▸ **Job item**
Turn each line of text in the material into a numbered list, omitting any blank lines.

Saved entries:
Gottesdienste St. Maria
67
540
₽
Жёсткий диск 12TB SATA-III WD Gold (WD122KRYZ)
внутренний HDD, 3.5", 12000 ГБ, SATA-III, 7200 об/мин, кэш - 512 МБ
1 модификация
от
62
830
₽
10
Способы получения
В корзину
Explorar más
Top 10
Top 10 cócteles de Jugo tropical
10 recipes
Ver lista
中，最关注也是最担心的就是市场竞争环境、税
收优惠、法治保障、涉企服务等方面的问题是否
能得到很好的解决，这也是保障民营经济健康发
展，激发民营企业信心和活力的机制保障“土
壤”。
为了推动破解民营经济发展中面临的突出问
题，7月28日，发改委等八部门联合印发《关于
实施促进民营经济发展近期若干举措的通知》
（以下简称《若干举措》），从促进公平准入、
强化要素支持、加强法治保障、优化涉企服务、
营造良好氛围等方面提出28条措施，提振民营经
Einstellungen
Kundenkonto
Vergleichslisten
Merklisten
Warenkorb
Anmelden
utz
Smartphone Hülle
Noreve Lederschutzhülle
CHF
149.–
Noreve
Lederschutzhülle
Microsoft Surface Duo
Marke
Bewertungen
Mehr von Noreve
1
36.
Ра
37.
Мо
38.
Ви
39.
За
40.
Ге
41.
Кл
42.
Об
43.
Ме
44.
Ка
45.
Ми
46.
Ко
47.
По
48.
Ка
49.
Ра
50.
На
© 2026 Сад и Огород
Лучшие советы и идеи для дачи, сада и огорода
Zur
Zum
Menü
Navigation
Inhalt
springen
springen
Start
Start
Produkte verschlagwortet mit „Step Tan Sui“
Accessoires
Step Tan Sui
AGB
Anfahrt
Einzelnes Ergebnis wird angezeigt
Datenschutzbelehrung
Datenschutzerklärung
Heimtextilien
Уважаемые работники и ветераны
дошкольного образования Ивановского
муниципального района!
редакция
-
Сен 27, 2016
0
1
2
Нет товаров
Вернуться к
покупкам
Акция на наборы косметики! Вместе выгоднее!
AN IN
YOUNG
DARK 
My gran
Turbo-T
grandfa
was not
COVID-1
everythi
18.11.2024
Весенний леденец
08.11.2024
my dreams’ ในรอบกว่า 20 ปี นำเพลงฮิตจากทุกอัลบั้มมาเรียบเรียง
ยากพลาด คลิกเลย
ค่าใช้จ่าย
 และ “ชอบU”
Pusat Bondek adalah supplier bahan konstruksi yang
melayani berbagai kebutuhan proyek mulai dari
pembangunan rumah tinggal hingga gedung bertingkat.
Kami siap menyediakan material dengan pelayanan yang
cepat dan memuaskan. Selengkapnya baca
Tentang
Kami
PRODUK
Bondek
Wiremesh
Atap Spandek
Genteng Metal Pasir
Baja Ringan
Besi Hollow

▸ **Written solution**
1. Gottesdienste St. Maria
2. 67
3. 540
4. ₽
5. Жёсткий диск 12TB SATA-III WD Gold (WD122KRYZ)
6. внутренний HDD, 3.5", 12000 ГБ, SATA-III, 7200 об/мин, кэш - 512 МБ
7. 1 модификация
8. от
9. 62
10. 830
11. ₽
12. 10
13. Способы получения
14. В корзину
15. Explorar más
16. Top 10
17. Top 10 cócteles de Jugo tropical
18. 10 recipes
19. Ver lista
20. 中，最关注也是最担心的就是市场竞争环境、税
21. 收优惠、法治保障、涉企服务等方面的问题是否
22. 能得到很好的解决，这也是保障民营经济健康发
23. 展，激发民营企业信心和活力的机制保障“土
24. 壤”。
25. 为了推动破解民营经济发展中面临的突出问
26. 题，7月28日，发改委等八部门联合印发《关于
27. 实施促进民营经济发展近期若干举措的通知》
28. （以下简称《若干举措》），从促进公平准入、
29. 强化要素支持、加强法治保障、优化涉企服务、
30. 营造良好氛围等方面提出28条措施，提振民营经
31. Einstellungen
32. Kundenkonto
33. Vergleichslisten
34. Merklisten
35. Warenkorb
36. Anmelden
37. utz
38. Smartphone Hülle
39. Noreve Lederschutzhülle
40. CHF
41. 149.–
42. Noreve
43. Lederschutzhülle
44. Microsoft Surface Duo
45. Marke
46. Bewertungen
47. Mehr von Noreve
48. 1
49. 36.
50. Ра
51. 37.
52. Мо
53. 38.
54. Ви
55. 39.
56. За
57. 40.
58. Ге
59. 41.
60. Кл
61. 42.
62. Об
63. 43.
64. Ме
65. 44.
66. Ка
67. 45.
68. Ми
69. 46.
70. Ко
71. 47.
72. По
73. 48.
74. Ка
75. 49.
76. Ра
77. 50.
78. На
79. © 2026 Сад и Огород
80. Лучшие советы и идеи для дачи, сада и огорода
81. Zur
82. Zum
83. Menü
84. Navigation
85. Inhalt
86. springen
87. springen
88. Start
89. Start
90. Produkte verschlagwortet mit „Step Tan Sui“
91. Accessoires
92. Step Tan Sui
93. AGB
94. Anfahrt
95. Einzelnes Ergebnis wird angezeigt
96. Datenschutzbelehrung
97. Datenschutzerklärung
98. Heimtextilien
99. Уважаемые работники и ветераны
100. дошкольного образования Ивановского
101. муниципального района!
102. редакция
103. -
104. Сен 27, 2016
105. 0
106. 1
107. 2
108. Нет товаров
109. Вернуться к
110. покупкам
111. Акция на наборы косметики! Вместе выгоднее!
112. AN IN
113. YOUNG
114. DARK 
115. My gran
116. Turbo-T
117. grandfa
118. was not
119. COVID-1
120. everythi
121. 18.11.2024
122. Весенний леденец
123. 08.11.2024
124. my dreams’ ในรอบกว่า 20 ปี นำเพลงฮิตจากทุกอัลบั้มมาเรียบเรียง
125. ยากพลาด คลิกเลย
126. ค่าใช้จ่าย
127.  และ “ชอบU”
128. Pusat Bondek adalah supplier bahan konstruksi yang
129. melayani berbagai kebutuhan proyek mulai dari
130. pembangunan rumah tinggal hingga gedung bertingkat.
131. Kami siap menyediakan material dengan pelayanan yang
132. cepat dan memuaskan. Selengkapnya baca
133. Tentang
134. Kami
135. PRODUK
136. Bondek
137. Wiremesh
138. Atap Spandek
139. Genteng Metal Pasir
140. Baja Ringan
141. Besi Hollow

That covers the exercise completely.